BLBG:Pound Weakens, Gilts Rise on Bets PMI Data Insufficient to Stop Further QE Q
The pound weakened against the dollar for the second day and gilts rose as traders judged a surprise increase in U.K. manufacturing as insufficient to keep the Bank of England from providing further stimulus for the economy.
Sterling depreciated against all but one of its 16 major peers. A gauge of manufacturing rose to 51.1 from 49.4 in August, a survey by Markit Economics and the Chartered Institute of Purchasing and Supply showed. That was higher than the 48.5 median forecast in a Bloomberg survey and above the 50 level that indicates expansion.

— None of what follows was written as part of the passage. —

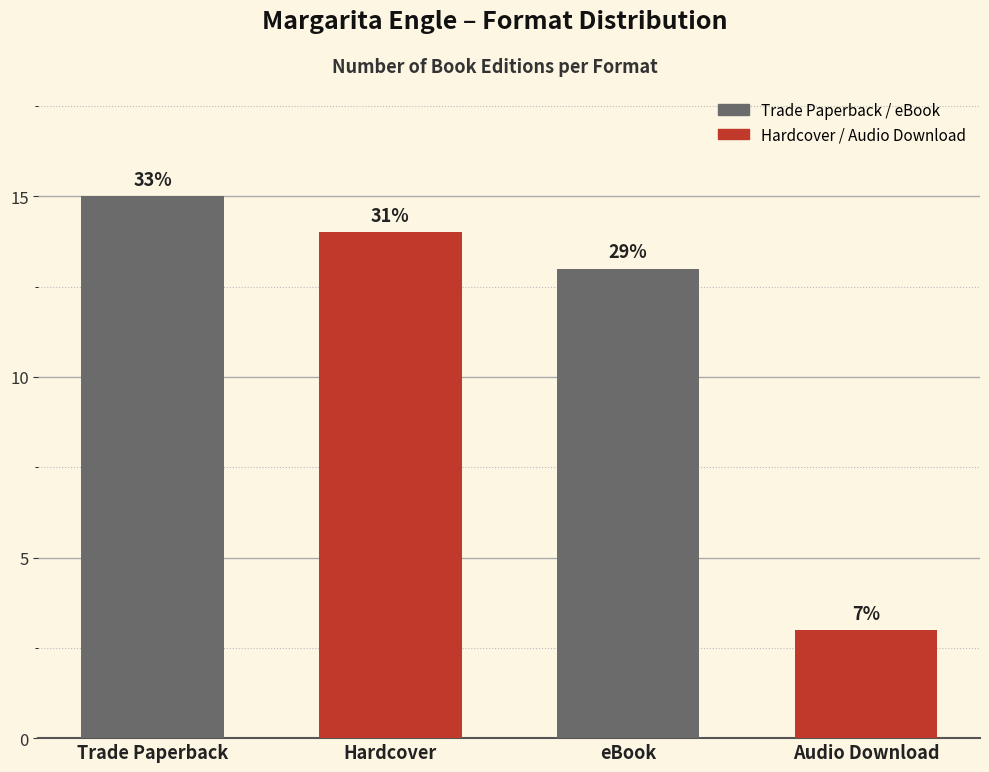

What is the minimum value shown in the chart?

3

“Certain bits of data might come out a bit more positive, but the overall outlook for the U.K. economy isn’t very good,” said Shant Movsesian, a strategist in London at 4Cast Ltd., a research company that counts central banks among its customers. “More quantitative easing is the only way forward. Sterling has already taken a big hit, but pound-dollar can still go lower.”

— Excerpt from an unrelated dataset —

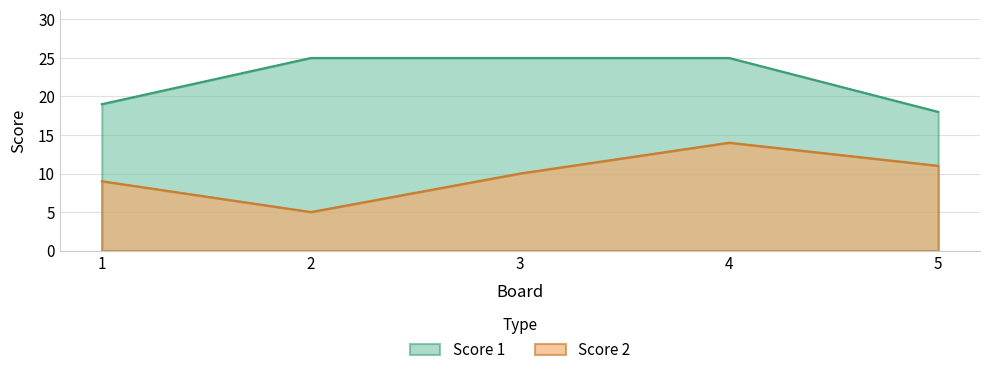

What is the greatest value displayed?

25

The pound declined 0.3 percent to $1.5532 at 11:15 a.m. in London, and was 0.1 percent weaker at 86.01 pence per euro. Sterling slid 0.5 percent to 119.43 yen.
The yield on the 10-year gilt dropped seven basis points to 2.36 percent. The 3.75 percent security due September 2021 rose 0.67, or 6.7 pounds per 1,000-pound face amount, to 112.26. Five-year yields slid three basis points to 1.33 percent, with the yield on the two-year note little changed at 0.58 percent.
QE, Inflation
Bank of England policy makers said in minutes of last month’s policy meeting on Sept. 8 that it is becoming “increasingly probable” that another round of government-bond purchases may be needed to boost the economy. The central bank has the tools available to provide additional “monetary loosening” should the economy continue to deteriorate, Chief Economist Spencer Dale said in an interview with the Daily Mail published on Sept. 29. At the same time, accelerating inflation means a resumption is not a “no brainer,” he said.

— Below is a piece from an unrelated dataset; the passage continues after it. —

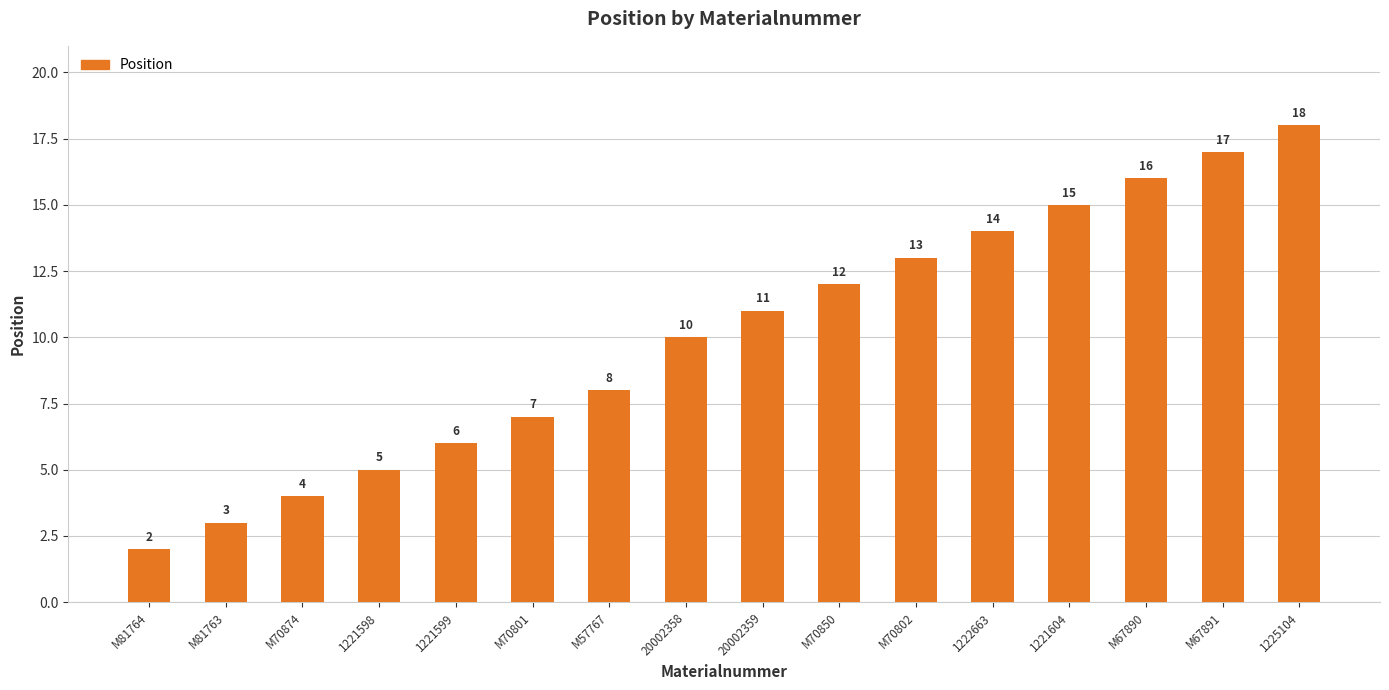

Rank the categories by value from highest to lowest.

1225104, M67891, M67890, 1221604, 1222663, M70802, M70850, 20002359, 20002358, M57767, M70801, 1221599, 1221598, M70874, M81763, M81764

U.K. inflation accelerated in August, with consumer prices increasing 4.5 percent from a year earlier, compared with 4.4 percent in July, the Office for National Statistics said on Sept. 13.
The central bank’s next decision on interest rates and its bond-purchase program will be on Oct. 6. Policy makers will keep the benchmark rate at an all-time low of 0.5 percent, according to all 53 economists surveyed by Bloomberg. The asset-buying plan will stay at 200 billion pounds, the median estimate of a separate survey showed.
‘Buying Into Gilts’
“QE is coming back, possibly this week but almost certainly by next month,” said John Wraith, a fixed-income strategist at Bank of America Corp.’s Merrill Lynch unit in London. “With QE highly likely people are buying into gilts. The more fundamental flow is also coming from risk aversion to do with the euro-zone debt crisis. People want a safe place to put their money and gilts are a beneficiary of that trade.”
Sterling fell 2.9 percent against the dollar in the third quarter as signs of sputtering economic growth and prospects for more QE curbed weighed on the currency. Gilts returned 8.9 percent in the period, the best quarterly performance since the fourth quarter of 2008 following the collapse of Lehman Brothers Holdings Inc., according to indexes compiled by the European Federation of Financial Analysts Societies and Bloomberg.
U.K. house prices fell for a fifth month in September and the pace of decline may increase in coming months, property researcher Hometrack Ltd. said in a report today. The average cost of a home slipped 0.1 percent from August and was down 3.5 percent from a year earlier, the company said.